Les minutes s’égrainent. Lentement. Pesamment. Comme cette fine pluie de novembre déposant des perles d’eau sur les aiguilles de sapins trop lasses et les branches de hêtres trop frêles pour les retenir. Le chant des oiseaux s’est tu lorsque les derniers rayons du soleil ont disparu. Seule l’odeur âcre de la boue parvient à mes narines tandis que la clairière dans laquelle je me trouve plonge peu à peu dans l’obscurité.
Vissé sur ma tête, mon hjálmr, sorte de casque en fer, m’empêche de voir précisément les silhouettes qui me font face. Sous leurs épaisses protections de cuir et de mailles, elles sont imposantes et hostiles. Les regards en ma direction ne présagent rien de bon… Je souffle, je halète, je tremble.

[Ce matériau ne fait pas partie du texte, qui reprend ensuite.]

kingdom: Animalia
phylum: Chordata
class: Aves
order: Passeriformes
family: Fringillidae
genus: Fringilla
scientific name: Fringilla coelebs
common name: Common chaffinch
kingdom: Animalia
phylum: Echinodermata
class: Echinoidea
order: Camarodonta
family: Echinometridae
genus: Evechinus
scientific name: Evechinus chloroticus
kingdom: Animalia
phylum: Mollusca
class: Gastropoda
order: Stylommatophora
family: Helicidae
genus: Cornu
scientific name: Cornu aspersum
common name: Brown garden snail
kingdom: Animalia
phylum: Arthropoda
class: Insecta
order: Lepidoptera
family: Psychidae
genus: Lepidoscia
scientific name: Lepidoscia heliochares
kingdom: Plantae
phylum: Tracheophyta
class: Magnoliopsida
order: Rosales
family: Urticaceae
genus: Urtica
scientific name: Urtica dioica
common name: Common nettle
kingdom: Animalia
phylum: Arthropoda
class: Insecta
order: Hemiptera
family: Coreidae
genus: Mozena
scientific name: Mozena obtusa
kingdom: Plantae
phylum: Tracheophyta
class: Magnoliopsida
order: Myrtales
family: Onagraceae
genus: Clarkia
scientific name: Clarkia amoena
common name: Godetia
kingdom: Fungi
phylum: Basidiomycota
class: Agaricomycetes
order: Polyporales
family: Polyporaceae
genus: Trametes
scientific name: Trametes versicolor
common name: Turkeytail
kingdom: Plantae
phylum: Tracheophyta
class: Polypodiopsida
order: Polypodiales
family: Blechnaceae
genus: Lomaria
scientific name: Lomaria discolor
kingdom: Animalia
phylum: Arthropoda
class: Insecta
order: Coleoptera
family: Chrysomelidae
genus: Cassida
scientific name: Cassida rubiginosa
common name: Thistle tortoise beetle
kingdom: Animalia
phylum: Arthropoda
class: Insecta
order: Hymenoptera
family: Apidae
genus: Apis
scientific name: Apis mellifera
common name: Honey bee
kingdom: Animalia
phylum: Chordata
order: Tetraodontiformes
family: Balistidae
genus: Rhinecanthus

Les contourner me semble impossible, s’enfuir n’est plus une option envisageable. Tenant fermement mon bouclier, je prie pour que mon épée à double tranchant ne se brise pas au premier assaut. Vopen, «en garde», vocifère mon compagnon d’armes collé à mon épaule. Fram, «en avant», ajoute-t-il après quelques secondes. La bataille s’engage...
Chaque mois, hiver comme été, les bois fribourgeois sont le théâtre d’un bien étrange spectacle mêlant vocables insolites et éclats de fer. Un retour dans le temps, dix siècles plus tôt, à une époque où les Vikings, civilisation scandinave aussi valeureuse que féroce, partaient à la conquête de l’Europe, du Groenland et de l'Amérique. Une disparition brutale les a consacrés au rang de mythe au même titre que les Grecs ou les Romains. Depuis, de nombreux passionnés ont repris le flambeau pour rallumer la flamme et partager cet héritage. A Fribourg, ils se surnomment Harald drekihúð, Asulf, Valdís, Hrimnir et Jorulf. Réunis autour d’une identité commune, ils forment la troupe des Chiens du Nord.